IVF Time-Lapse Technology Helps Doctors Pick The Best Implantable Embryo
In vitro fertilization, also known as IVF, has helped many couples struggling to have children to conceive. Assisted reproductive technologies of any kind have been used to help women since 1981. And as technology has progressed, so have these treatments.
IVF entails fertilizing a woman’s egg with a man’s sperm in a laboratory dish. It's then placed back in the uterus. Currently over 60,000 women each year have babies as a result of this treatment. Now, a new device will help make this process a little easier.
The Embryoscope is a device that combines an incubator and a camera all in one. It takes photos every 10 to 15 minutes and creates a time-lapse video for the embryologist to use when tracking and picking the best embryo to implant into a uterus.

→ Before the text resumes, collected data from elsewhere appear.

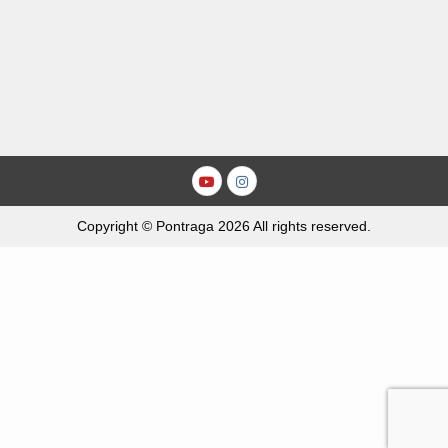
Youtube
Instagram
Copyright © Pontraga 2026 All rights reserved.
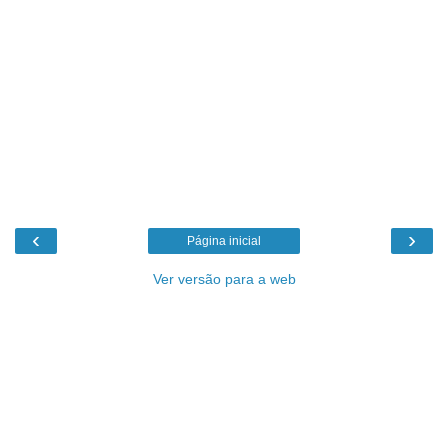
‹
›
Página inicial
Ver versão para a web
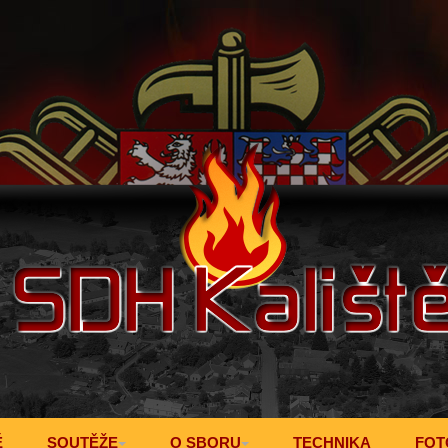
Ě
SOUTĚŽE
O SBORU
TECHNIKA
FOT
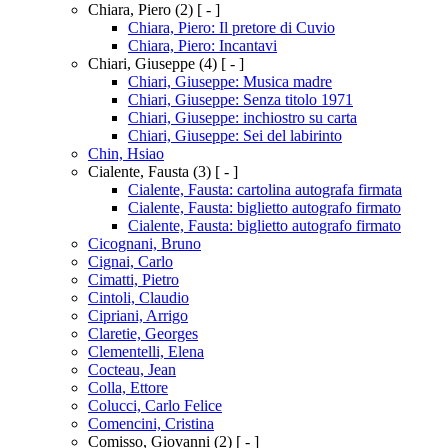
Chiara, Piero
(2)
[ - ]
Chiara, Piero: Il pretore di Cuvio
Chiara, Piero: Incantavi
Chiari, Giuseppe
(4)
[ - ]
Chiari, Giuseppe: Musica madre
Chiari, Giuseppe: Senza titolo 1971
Chiari, Giuseppe: inchiostro su carta
Chiari, Giuseppe: Sei del labirinto
Chin, Hsiao
Cialente, Fausta
(3)
[ - ]
Cialente, Fausta: cartolina autografa firmata
Cialente, Fausta: biglietto autografo firmato
Cialente, Fausta: biglietto autografo firmato
Cicognani, Bruno
Cignai, Carlo
Cimatti, Pietro
Cintoli, Claudio
Cipriani, Arrigo
Claretie, Georges
Clementelli, Elena
Cocteau, Jean
Colla, Ettore
Colucci, Carlo Felice
Comencini, Cristina
Comisso, Giovanni
(2)
[ - ]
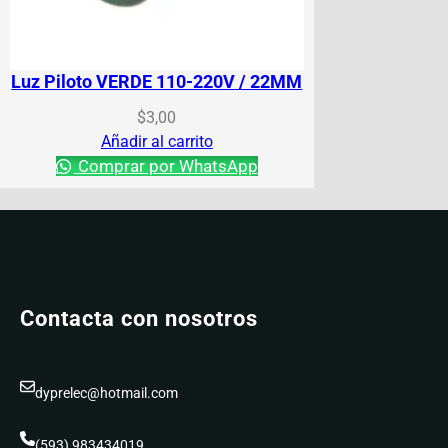
Luz Piloto VERDE 110-220V / 22MM
$
3,00
Añadir al carrito
Comprar por WhatsApp
Contacta con nosotros
dyprelec@hotmail.com
(593) 983434019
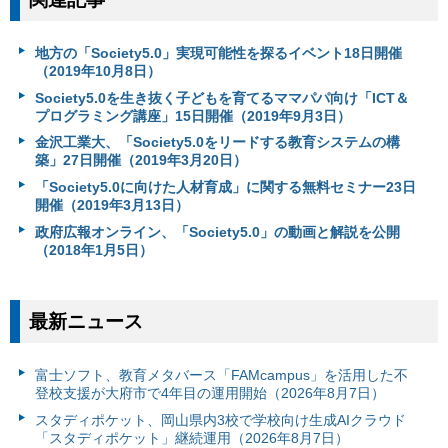
地方の「Society5.0」実現可能性を探るイベント18日開催
（2019年10月8日）
Society5.0を生き抜く子どもを育てるママパパ向け「ICT＆
プログラミング講座」15日開催（2019年9月3日）
金沢工業大、「Society5.0をリードする教育システムの構
築」27日開催（2019年3月20日）
「Society5.0に向けた人材育成」に関する無料セミナー23日
開催（2019年3月13日）
政府広報オンライン、「Society5.0」の動画と解説を公開
（2018年1月5日）
最新ニュース
富⼠ソフト、教育メタバース「FAMcampus」を活用した不
登校支援が大府市で4年目の運用開始（2026年8月7日）
スタディポケット、岡山県内3校で学校向け生成AIクラウド
「スタディポケット」継続運用（2026年8月7日）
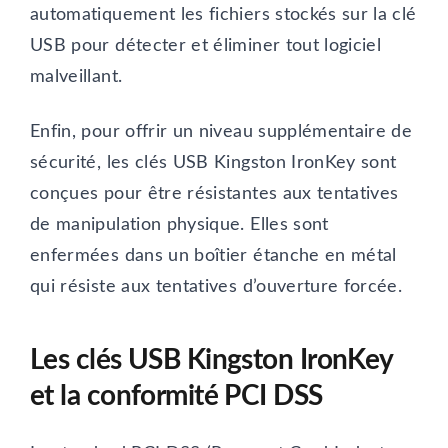
automatiquement les fichiers stockés sur la clé
USB pour détecter et éliminer tout logiciel
malveillant.
Enfin, pour offrir un niveau supplémentaire de
sécurité, les clés USB Kingston IronKey sont
conçues pour être résistantes aux tentatives
de manipulation physique. Elles sont
enfermées dans un boîtier étanche en métal
qui résiste aux tentatives d’ouverture forcée.
Les clés USB Kingston IronKey
et la conformité PCI DSS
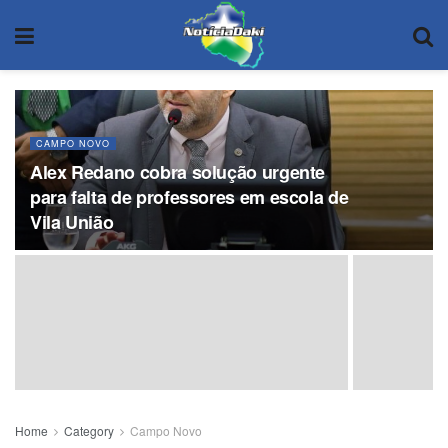
CAMPO NOVO
Alex Redano cobra solução urgente
para falta de professores em escola de
Vila União
Home
Category
Campo Novo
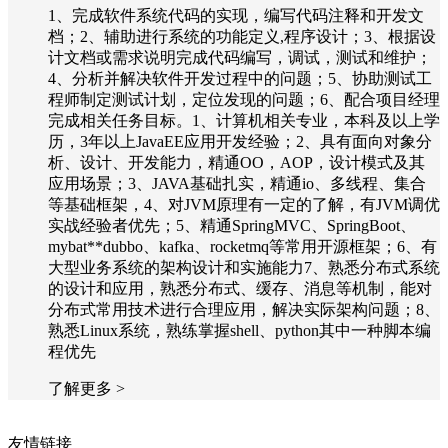
1、完成软件系统代码的实现，编写代码注释和开发文
档；2、辅助进行系统的功能定义,程序设计；3、根据设
计文档或需求说明完成代码编写，调试，测试和维护；
4、分析并解决软件开发过程中的问题；5、协助测试工
程师制定测试计划，定位发现的问题；6、配合项目经理
完成相关任务目标。1、计算机相关专业，本科及以上学
历，3年以上JavaEE应用开发经验；2、具有面向对象分
析、设计、开发能力，精通OO，AOP，设计模式及其
应用场景；3、JAVA基础扎实，精通io、多线程、集合
等基础框架，4、对JVM原理有一定的了解，有JVM调优
实战经验者优先；5、精通SpringMVC、SpringBoot、
mybat**dubbo、kafka、rocketmq等常用开源框架；6、有
大型业务系统的架构设计和实施能力7、熟悉分布式系统
的设计和应用，熟悉分布式、缓存、消息等机制，能对
分布式常用技术进行合理应用，解决实际架构问题；8、
熟悉Linux系统，熟练掌握shell、python其中一种脚本编
程优先
了解更多 >
友情链接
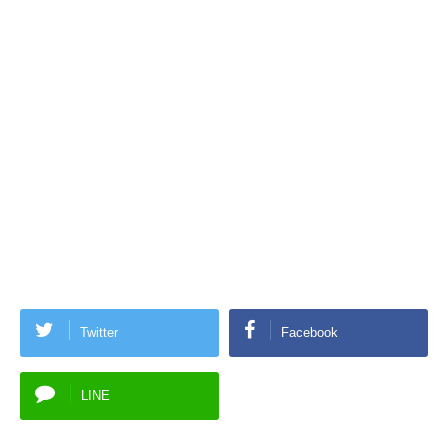
Twitter
Facebook
LINE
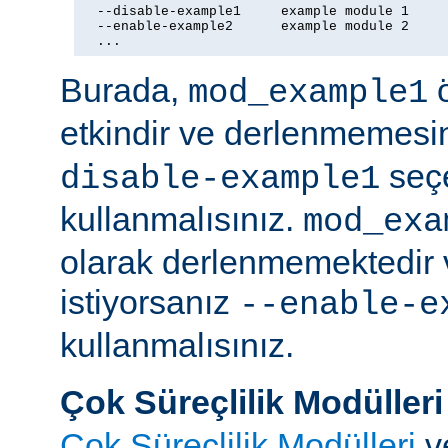
  --disable-example1     example module 1

  --enable-example2      example module 2

  ...
Burada,
ö
mod_example1
etkindir ve derlenmemesin
seç
disable-example1
kullanmalısınız.
mod_exa
olarak derlenmemektedir 
istiyorsanız
--enable-e
kullanmalısınız.
Çok Süreçlilik Modülleri
Çok Süreçlilik Modülleri
v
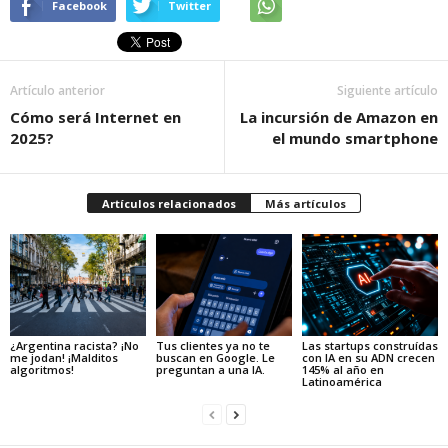
Facebook
Twitter
Artículo anterior
Siguiente artículo
Cómo será Internet en
La incursión de Amazon en
2025?
el mundo smartphone
Artículos relacionados
Más artículos
¿Argentina racista? ¡No
Tus clientes ya no te
Las startups construídas
me jodan! ¡Malditos
buscan en Google. Le
con IA en su ADN crecen
algoritmos!
preguntan a una IA.
145% al año en
Latinoamérica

"I think this is the most exciting breakthrough since IVF started," said Dr. Simon Fishel, managing director of the UK's CARE Fertility center, responsible for the first Embryoscope baby born in the UK in 2012 (as well as the first ever IVF baby back in 1978), CNN reported.
This technology is important because it will save time and money for both the patient and the doctor. "We have a predictive scale (for evaluating) the likelihood of an embryo to give the best chance of a live birth," Fishel said. "It's a complex procedure and it uses very complex technology and some mathematics. But using this whole process, it really changes the way the embryologists work in the lab. And I think it's changing the face of how we do IVF, in fact."